For Westwood that was a second harsh tutorial from one of the great players. When Tiger Woods made his dramatic entrance to the professional game in 1997 at Augusta, Gary Player compared his application to that of the British contenders, Westwood and Darren Clarke. "If I was controlling their careers," said Player, "they would be in the gym every day."
It is a long-ago lesson, truly absorbed, Westwood suggests as he strives for the fulfilment that Harrington insists is still within his powers when he says: "The good news for Lee is that he is a great player still going forward. I believe he is going to win a major and when he does it will make it easier for him to win three or four. It's all about winning the first."
Also required, of course, is the holding of the nerve in those moments of killing truth that stand, chasm-like, between the winners and the losers. So far, they have been consistently cruel to the golfer who has fought so hard to make the breakthrough that would change his life. Win or lose these next few days, however, it will no doubt remain a position of considerable honour.
Twitter turns into home of stray comment for footballers
If the eyes are the windows of the soul, what is a Twitter account in the hands of some of our leading footballers?
Increasingly, it is a self-harming device from which most of them, including the leader of the field, Rio Ferdinand, should be protected.
Ashley Cole, the object of Ferdinand's apparent agreement with the tweeted proposition that the Chelsea and England player is a choc-ice (or to give the racial slur its commonly understood application: brown outside, white inside) has been at considerable pains to soften the dispute which has come in the wake of his role as a witness in the John Terry case.
According to Cole's lawyer, his client still considers himself a friend of Ferdinand. He also "appreciates that tweeting is so quick it often results in off-hand and stray comments."
Off-hand and stray, did he say? It is one way of describing a Himalayan range of banality to which Ferdinand's latest contribution, if you just possibly missed it, was "I hear you fella! Choc ice is classic. Hahahahahaha!!"
In this case the alleged "choc-ice" responded, somewhat reluctantly, we are told, to give evidence in a court of the land. This is a place which has certain requirements, not the least of which is an understanding of the meaning of words.

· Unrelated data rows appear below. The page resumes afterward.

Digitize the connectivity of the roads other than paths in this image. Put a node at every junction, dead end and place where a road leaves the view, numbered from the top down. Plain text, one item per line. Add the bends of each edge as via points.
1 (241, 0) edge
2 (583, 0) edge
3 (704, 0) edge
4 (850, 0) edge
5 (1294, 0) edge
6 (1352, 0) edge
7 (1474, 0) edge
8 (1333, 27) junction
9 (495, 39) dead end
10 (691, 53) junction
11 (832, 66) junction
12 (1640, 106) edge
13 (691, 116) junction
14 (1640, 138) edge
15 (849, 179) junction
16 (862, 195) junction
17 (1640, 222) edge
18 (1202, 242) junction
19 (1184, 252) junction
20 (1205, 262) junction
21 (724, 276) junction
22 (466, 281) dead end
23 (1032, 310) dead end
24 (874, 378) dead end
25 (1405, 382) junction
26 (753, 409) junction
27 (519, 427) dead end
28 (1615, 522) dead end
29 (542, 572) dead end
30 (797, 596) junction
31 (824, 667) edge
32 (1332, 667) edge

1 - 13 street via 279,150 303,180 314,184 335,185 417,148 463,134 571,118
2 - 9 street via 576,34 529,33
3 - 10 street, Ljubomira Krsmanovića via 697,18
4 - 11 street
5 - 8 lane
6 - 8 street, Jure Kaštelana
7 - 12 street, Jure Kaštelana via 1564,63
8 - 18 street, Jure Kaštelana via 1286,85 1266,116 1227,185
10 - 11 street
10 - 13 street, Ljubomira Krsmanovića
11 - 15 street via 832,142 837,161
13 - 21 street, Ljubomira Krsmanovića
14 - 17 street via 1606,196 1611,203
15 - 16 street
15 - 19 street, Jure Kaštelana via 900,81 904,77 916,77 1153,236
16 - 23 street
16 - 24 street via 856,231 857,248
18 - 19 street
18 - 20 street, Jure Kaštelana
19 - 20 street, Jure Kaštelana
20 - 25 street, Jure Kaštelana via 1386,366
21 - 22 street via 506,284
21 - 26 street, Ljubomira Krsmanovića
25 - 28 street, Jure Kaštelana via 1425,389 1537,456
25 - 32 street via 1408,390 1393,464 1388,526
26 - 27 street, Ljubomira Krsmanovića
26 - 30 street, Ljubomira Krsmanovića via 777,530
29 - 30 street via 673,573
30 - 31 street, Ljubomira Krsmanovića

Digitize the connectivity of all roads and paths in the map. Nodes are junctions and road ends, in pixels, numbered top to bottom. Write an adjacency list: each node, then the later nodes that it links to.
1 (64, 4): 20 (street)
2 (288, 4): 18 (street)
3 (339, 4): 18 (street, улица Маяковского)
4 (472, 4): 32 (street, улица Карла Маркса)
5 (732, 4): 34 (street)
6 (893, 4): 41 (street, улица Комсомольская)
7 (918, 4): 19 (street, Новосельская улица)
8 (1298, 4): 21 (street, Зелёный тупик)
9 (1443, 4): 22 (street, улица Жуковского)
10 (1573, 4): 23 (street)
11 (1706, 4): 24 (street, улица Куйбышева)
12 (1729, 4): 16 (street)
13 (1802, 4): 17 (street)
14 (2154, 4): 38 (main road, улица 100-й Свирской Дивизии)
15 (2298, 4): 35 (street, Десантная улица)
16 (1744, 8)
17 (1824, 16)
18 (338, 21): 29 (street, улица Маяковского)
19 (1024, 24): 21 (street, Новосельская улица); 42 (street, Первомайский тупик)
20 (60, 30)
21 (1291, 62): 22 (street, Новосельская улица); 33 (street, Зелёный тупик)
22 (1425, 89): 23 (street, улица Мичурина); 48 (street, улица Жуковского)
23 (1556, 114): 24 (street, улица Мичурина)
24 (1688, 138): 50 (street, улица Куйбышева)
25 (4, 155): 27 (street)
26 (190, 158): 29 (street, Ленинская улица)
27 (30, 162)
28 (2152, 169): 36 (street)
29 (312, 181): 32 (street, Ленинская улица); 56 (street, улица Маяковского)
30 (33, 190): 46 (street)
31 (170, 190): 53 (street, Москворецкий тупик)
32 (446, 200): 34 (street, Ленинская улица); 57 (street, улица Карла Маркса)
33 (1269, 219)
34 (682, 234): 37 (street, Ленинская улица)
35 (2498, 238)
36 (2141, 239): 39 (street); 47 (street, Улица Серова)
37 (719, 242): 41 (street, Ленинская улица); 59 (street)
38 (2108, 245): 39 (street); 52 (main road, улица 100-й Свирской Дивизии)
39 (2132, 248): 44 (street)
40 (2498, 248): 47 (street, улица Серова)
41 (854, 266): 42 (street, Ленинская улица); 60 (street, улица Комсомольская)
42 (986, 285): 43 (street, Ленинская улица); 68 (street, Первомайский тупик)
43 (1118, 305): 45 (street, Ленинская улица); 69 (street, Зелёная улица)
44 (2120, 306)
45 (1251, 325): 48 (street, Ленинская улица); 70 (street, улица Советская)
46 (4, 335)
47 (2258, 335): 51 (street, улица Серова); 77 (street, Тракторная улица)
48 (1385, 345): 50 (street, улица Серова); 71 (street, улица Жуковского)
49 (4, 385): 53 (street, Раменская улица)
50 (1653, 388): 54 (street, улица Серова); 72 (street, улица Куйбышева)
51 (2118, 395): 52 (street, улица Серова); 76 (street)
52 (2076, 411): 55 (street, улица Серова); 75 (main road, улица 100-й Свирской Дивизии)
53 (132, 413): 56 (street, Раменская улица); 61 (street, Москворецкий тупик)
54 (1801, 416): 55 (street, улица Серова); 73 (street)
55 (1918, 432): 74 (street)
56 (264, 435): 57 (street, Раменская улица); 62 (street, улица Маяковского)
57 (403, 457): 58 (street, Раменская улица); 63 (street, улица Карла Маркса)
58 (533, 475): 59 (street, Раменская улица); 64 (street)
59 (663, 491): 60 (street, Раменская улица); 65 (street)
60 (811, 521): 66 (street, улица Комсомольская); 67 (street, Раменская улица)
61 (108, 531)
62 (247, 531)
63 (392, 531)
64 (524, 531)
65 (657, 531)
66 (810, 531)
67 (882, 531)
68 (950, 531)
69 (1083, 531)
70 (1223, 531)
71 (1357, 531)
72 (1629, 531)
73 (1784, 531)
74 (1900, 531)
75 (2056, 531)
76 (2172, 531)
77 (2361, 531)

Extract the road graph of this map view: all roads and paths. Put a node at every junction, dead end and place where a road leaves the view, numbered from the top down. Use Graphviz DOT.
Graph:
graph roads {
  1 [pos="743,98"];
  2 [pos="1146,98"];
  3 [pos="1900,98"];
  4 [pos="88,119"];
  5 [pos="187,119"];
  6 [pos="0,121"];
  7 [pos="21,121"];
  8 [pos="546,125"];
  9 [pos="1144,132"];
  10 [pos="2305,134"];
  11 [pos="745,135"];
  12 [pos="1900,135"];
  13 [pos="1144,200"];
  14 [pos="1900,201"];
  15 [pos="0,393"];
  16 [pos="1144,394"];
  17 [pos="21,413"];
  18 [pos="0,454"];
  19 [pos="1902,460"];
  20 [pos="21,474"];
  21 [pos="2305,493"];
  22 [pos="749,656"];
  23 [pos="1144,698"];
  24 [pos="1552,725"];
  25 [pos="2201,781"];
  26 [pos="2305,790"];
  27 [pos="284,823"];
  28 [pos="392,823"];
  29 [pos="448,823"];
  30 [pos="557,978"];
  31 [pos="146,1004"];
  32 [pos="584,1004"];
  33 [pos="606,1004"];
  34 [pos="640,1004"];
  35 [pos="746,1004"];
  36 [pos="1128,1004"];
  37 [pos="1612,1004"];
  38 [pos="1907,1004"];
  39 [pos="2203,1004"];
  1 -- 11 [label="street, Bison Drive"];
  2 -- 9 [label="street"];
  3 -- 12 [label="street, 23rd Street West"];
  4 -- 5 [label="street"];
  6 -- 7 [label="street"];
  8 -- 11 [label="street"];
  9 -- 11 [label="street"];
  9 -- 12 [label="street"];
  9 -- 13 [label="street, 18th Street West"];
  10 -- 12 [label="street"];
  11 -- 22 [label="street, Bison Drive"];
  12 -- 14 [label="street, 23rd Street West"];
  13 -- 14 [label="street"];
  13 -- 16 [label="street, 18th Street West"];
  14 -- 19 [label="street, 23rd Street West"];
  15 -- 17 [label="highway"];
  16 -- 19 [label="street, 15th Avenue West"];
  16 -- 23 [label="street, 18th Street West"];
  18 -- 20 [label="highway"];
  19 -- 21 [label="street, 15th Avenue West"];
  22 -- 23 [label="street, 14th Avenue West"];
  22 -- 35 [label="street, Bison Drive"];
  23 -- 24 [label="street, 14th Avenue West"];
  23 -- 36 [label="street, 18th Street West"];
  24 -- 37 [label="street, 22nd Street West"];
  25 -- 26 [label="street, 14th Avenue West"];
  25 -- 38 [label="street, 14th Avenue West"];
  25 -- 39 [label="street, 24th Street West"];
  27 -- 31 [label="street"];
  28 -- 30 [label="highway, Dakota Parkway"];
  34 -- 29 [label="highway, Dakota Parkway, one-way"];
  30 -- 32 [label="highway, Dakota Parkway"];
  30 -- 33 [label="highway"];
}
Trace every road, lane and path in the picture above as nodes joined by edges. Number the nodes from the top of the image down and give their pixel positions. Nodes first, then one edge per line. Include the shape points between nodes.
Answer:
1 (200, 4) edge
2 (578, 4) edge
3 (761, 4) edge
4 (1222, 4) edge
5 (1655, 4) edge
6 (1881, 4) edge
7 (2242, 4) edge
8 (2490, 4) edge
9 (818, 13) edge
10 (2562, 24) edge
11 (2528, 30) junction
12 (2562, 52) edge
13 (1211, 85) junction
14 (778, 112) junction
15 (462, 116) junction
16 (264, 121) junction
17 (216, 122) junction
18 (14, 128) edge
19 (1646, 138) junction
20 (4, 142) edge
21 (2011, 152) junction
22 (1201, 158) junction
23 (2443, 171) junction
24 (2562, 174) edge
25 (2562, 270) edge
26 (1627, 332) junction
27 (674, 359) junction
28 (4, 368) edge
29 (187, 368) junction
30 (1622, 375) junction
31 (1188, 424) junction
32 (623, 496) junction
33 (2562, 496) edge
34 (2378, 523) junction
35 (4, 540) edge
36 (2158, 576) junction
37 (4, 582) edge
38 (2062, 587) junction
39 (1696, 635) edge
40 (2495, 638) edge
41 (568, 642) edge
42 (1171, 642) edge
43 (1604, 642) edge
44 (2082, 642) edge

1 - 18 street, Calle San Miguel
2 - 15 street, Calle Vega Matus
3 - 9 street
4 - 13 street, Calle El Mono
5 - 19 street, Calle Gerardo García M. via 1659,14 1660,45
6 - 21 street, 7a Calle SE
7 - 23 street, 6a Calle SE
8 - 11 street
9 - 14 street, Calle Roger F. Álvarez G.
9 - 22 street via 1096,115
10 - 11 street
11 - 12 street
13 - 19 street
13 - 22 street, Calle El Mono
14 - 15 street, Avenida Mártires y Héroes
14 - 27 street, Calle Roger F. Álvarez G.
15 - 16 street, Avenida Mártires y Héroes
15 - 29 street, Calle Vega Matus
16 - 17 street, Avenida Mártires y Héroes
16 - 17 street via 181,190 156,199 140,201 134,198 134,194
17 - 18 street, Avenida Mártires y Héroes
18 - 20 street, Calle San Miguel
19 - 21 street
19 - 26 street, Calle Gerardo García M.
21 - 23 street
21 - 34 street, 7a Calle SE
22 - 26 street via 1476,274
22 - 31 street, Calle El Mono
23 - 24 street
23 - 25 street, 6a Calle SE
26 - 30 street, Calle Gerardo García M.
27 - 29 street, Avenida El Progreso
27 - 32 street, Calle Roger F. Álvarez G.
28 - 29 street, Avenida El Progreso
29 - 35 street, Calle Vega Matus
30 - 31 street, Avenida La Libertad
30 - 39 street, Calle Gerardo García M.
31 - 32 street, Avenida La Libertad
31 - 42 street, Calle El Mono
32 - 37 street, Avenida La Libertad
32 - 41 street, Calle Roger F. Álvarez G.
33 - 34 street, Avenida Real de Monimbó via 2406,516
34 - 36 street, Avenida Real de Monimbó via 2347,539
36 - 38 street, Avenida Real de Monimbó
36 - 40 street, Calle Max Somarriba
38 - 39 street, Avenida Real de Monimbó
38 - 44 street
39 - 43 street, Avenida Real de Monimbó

Khan-Garcia fight pales in shadow of 1985 spectacular
In the spring of 1985, Marvin Hagler and Tommy Hearns, two of the greatest fighters of all time, went at each other in Las Vegas for slightly less than three rounds. It was the most staggering action ringsiders had ever seen, one of them, the fine novelist and fight aficionado Budd Schulberg, announcing, "I never expected to see anything so intense outside of war."
That ferocious desert night came to mind yesterday when it was reported that some American television hype specialists had compared what happened then with the fourth round of the weekend collision between Amir Khan and Danny Garcia.
This, in turn, brought back the conclusion by many in Kiev the other night that in the Spanish winners of the European Championship we had seen, beyond any argument, the greatest team in the history of football.
It is of course right that we celebrate the best of today. However, there is never a time when sacrilege is not a grievous offence.